Given records
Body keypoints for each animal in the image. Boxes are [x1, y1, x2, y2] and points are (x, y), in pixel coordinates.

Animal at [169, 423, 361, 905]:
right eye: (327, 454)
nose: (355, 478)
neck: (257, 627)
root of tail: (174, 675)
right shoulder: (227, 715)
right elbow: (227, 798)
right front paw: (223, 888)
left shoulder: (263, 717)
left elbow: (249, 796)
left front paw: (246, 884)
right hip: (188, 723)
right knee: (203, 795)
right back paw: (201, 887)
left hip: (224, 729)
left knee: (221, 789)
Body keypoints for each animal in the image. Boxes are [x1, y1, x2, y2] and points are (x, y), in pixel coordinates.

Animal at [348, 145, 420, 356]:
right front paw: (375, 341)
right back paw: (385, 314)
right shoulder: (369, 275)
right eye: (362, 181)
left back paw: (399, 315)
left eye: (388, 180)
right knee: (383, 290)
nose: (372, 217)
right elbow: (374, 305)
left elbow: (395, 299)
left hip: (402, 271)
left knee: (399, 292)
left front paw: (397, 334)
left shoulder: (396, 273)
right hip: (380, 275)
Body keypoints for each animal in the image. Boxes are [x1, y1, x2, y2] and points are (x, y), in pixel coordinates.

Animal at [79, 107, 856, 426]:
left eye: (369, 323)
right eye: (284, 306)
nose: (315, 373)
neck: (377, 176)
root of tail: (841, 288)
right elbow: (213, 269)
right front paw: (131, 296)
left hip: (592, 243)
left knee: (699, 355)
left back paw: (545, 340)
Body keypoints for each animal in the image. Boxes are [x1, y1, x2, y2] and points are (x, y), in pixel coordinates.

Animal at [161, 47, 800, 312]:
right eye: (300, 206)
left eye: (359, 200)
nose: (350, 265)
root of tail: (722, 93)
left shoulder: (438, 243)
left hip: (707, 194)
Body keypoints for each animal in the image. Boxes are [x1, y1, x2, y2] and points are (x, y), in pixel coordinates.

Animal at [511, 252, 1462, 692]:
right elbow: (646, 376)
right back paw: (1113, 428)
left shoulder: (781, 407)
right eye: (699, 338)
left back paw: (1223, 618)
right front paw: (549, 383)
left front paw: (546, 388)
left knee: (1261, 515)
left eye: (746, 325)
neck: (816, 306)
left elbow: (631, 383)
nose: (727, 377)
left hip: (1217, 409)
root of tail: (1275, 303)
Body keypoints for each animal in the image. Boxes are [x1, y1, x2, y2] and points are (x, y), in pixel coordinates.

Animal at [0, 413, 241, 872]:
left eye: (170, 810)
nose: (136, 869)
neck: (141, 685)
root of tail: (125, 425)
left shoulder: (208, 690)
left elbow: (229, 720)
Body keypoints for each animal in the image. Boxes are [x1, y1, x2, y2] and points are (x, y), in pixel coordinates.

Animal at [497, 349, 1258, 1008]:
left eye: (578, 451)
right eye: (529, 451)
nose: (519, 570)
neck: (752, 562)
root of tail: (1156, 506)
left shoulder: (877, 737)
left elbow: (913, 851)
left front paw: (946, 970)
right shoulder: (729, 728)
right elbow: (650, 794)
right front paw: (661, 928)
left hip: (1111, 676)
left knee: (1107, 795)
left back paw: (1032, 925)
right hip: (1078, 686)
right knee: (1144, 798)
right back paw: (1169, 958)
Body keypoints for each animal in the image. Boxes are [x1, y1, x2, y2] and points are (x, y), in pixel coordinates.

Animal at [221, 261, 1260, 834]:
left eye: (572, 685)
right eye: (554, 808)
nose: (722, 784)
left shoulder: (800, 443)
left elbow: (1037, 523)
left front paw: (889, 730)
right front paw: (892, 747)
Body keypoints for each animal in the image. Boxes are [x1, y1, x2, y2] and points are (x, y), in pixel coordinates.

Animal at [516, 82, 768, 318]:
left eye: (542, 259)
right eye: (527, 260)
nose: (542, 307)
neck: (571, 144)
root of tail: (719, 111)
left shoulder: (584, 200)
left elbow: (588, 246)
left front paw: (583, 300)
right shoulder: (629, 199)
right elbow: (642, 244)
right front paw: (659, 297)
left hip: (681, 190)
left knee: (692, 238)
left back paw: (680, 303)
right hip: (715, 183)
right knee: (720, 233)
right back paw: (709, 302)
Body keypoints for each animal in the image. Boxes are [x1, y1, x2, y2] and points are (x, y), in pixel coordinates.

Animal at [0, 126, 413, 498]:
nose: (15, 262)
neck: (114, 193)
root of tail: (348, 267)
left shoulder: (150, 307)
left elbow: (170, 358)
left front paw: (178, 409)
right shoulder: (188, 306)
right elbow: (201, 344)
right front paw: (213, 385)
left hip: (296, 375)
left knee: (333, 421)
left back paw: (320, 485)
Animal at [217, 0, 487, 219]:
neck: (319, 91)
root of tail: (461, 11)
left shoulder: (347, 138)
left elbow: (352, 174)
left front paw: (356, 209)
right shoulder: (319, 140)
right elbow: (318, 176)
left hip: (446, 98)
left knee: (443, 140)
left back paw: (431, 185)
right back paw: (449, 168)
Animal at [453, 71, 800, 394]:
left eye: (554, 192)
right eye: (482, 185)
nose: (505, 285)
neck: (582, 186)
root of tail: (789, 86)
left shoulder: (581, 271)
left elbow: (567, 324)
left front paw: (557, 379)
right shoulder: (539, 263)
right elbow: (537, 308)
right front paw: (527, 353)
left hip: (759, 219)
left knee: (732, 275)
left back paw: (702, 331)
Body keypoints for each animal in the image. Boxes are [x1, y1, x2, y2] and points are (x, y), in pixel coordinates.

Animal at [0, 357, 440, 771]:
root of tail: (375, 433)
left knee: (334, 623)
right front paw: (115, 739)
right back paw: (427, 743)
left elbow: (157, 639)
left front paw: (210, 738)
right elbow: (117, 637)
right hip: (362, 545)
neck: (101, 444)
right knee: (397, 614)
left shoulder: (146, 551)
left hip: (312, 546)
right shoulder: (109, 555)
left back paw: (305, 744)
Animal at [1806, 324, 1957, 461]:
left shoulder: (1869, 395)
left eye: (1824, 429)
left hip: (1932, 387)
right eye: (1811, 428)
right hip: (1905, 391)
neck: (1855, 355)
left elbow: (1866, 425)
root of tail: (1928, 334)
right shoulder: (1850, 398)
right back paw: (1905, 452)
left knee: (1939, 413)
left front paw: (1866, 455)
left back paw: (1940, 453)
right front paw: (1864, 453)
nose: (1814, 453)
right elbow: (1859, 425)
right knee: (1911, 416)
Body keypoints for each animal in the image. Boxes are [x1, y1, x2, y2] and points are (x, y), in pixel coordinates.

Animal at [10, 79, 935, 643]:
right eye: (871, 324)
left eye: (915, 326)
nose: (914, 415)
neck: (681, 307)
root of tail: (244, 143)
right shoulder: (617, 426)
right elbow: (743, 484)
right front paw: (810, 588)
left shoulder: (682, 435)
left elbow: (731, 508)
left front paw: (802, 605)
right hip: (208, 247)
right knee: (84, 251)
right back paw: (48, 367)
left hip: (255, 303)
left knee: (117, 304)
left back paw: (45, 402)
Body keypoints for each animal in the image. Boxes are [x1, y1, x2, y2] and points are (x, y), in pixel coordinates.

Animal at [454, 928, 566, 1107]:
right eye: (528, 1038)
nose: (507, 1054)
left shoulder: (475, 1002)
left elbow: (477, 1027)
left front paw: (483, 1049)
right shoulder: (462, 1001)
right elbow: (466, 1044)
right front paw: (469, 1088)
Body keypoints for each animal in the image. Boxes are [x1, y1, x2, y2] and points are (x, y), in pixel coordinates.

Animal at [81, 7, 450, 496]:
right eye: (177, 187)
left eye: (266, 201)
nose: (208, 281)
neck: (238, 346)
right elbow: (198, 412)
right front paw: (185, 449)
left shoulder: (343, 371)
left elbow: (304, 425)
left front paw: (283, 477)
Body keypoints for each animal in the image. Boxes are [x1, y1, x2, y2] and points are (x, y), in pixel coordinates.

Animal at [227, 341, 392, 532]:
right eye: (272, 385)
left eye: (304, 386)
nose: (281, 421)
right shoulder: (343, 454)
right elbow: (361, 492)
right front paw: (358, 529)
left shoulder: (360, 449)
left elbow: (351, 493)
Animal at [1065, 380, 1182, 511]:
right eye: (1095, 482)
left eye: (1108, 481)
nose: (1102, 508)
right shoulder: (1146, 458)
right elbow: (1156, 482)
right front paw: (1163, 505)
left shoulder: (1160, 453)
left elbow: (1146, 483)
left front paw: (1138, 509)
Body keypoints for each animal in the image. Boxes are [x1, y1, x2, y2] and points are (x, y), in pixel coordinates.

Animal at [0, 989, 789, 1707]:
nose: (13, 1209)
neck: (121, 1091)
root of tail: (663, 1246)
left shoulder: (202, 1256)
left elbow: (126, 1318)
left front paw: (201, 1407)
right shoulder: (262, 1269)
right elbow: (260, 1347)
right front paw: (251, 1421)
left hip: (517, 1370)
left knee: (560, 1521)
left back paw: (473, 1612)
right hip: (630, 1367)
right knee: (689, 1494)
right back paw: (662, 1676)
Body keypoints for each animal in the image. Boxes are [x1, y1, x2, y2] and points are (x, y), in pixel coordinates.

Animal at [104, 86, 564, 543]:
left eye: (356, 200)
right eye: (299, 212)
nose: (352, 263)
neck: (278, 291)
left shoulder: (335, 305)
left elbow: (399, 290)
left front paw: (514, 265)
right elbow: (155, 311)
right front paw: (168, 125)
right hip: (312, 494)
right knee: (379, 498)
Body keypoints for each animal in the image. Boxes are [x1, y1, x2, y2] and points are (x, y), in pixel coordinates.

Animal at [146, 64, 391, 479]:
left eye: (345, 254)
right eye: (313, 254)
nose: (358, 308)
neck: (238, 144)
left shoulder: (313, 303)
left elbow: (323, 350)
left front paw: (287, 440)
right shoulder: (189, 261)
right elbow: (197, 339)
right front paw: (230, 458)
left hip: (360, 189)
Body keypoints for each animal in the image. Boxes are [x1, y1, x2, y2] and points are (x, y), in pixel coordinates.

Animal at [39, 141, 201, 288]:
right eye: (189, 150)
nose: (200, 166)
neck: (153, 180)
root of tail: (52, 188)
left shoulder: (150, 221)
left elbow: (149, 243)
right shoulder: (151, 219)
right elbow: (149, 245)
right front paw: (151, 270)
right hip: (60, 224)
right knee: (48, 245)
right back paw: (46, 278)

Work required
What you output must match the lines from the beginning of the material through the line with "left knee: (221, 789)" exactly, both ends included.

Problem solution
Body keypoints for each animal in the image. Boxes are [x1, y1, x2, y2] and points are (x, y), in pixel coordinates.

Animal at [169, 423, 361, 905]:
right eye: (327, 454)
nose: (355, 478)
neck: (257, 627)
root of tail: (174, 675)
right shoulder: (227, 715)
right elbow: (227, 798)
right front paw: (223, 888)
left shoulder: (263, 717)
left elbow: (249, 796)
left front paw: (246, 884)
right hip: (188, 723)
right knee: (203, 795)
right back paw: (201, 887)
left hip: (224, 729)
left knee: (221, 789)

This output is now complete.